### Exercise requirements:
The records that follow must be repeated exactly, except for their pictures.

### Material for this exercise:
---
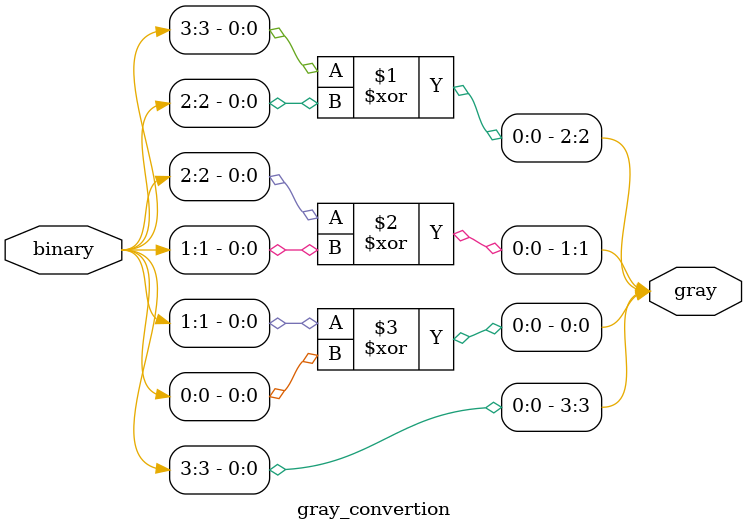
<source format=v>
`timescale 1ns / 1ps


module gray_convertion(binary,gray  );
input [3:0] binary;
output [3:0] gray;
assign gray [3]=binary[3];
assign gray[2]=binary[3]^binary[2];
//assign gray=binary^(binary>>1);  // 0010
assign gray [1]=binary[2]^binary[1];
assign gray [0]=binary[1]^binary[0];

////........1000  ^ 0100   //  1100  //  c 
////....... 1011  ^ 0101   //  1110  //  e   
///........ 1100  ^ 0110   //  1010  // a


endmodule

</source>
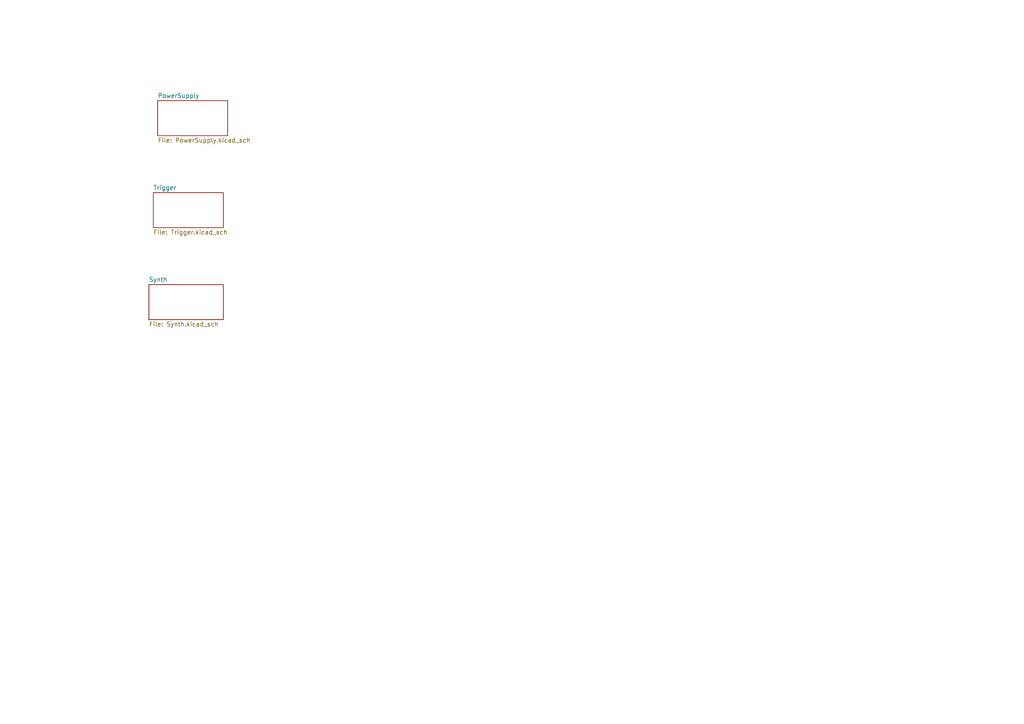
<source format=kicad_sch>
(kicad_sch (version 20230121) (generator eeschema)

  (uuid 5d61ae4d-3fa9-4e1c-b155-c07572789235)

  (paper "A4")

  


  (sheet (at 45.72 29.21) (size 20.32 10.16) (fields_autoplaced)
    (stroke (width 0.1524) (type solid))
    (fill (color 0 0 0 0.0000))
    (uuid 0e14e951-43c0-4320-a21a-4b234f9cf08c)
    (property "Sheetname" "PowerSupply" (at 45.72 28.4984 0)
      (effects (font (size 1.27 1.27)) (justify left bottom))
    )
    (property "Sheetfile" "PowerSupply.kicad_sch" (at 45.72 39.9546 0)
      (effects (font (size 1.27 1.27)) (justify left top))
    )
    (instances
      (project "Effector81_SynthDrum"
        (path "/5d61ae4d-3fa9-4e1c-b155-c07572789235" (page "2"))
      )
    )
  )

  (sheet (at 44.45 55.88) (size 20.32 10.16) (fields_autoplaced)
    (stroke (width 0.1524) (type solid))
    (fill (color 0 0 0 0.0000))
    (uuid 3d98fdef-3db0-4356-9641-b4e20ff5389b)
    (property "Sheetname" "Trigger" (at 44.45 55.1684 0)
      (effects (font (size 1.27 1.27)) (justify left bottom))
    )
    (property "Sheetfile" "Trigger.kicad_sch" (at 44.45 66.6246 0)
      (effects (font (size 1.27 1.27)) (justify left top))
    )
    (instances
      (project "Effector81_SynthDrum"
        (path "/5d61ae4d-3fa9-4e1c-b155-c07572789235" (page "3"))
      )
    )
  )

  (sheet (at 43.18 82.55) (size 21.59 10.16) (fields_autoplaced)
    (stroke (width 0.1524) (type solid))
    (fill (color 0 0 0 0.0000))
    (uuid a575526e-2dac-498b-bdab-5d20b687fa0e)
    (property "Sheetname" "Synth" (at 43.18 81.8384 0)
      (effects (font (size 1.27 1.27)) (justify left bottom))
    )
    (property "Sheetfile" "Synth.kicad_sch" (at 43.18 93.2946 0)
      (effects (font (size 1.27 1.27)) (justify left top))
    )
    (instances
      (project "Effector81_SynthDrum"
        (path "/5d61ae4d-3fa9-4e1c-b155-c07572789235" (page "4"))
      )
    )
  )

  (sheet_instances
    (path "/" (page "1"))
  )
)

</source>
---
### Task output:
<source format=v>
`timescale 1ns / 1ps


module gray_convertion(binary,gray  );
input [3:0] binary;
output [3:0] gray;
assign gray [3]=binary[3];
assign gray[2]=binary[3]^binary[2];
//assign gray=binary^(binary>>1);  // 0010
assign gray [1]=binary[2]^binary[1];
assign gray [0]=binary[1]^binary[0];

////........1000  ^ 0100   //  1100  //  c 
////....... 1011  ^ 0101   //  1110  //  e   
///........ 1100  ^ 0110   //  1010  // a


endmodule

</source>
<source format=kicad_sch>
(kicad_sch (version 20230121) (generator eeschema)

  (uuid 5d61ae4d-3fa9-4e1c-b155-c07572789235)

  (paper "A4")

  


  (sheet (at 45.72 29.21) (size 20.32 10.16) (fields_autoplaced)
    (stroke (width 0.1524) (type solid))
    (fill (color 0 0 0 0.0000))
    (uuid 0e14e951-43c0-4320-a21a-4b234f9cf08c)
    (property "Sheetname" "PowerSupply" (at 45.72 28.4984 0)
      (effects (font (size 1.27 1.27)) (justify left bottom))
    )
    (property "Sheetfile" "PowerSupply.kicad_sch" (at 45.72 39.9546 0)
      (effects (font (size 1.27 1.27)) (justify left top))
    )
    (instances
      (project "Effector81_SynthDrum"
        (path "/5d61ae4d-3fa9-4e1c-b155-c07572789235" (page "2"))
      )
    )
  )

  (sheet (at 44.45 55.88) (size 20.32 10.16) (fields_autoplaced)
    (stroke (width 0.1524) (type solid))
    (fill (color 0 0 0 0.0000))
    (uuid 3d98fdef-3db0-4356-9641-b4e20ff5389b)
    (property "Sheetname" "Trigger" (at 44.45 55.1684 0)
      (effects (font (size 1.27 1.27)) (justify left bottom))
    )
    (property "Sheetfile" "Trigger.kicad_sch" (at 44.45 66.6246 0)
      (effects (font (size 1.27 1.27)) (justify left top))
    )
    (instances
      (project "Effector81_SynthDrum"
        (path "/5d61ae4d-3fa9-4e1c-b155-c07572789235" (page "3"))
      )
    )
  )

  (sheet (at 43.18 82.55) (size 21.59 10.16) (fields_autoplaced)
    (stroke (width 0.1524) (type solid))
    (fill (color 0 0 0 0.0000))
    (uuid a575526e-2dac-498b-bdab-5d20b687fa0e)
    (property "Sheetname" "Synth" (at 43.18 81.8384 0)
      (effects (font (size 1.27 1.27)) (justify left bottom))
    )
    (property "Sheetfile" "Synth.kicad_sch" (at 43.18 93.2946 0)
      (effects (font (size 1.27 1.27)) (justify left top))
    )
    (instances
      (project "Effector81_SynthDrum"
        (path "/5d61ae4d-3fa9-4e1c-b155-c07572789235" (page "4"))
      )
    )
  )

  (sheet_instances
    (path "/" (page "1"))
  )
)

</source>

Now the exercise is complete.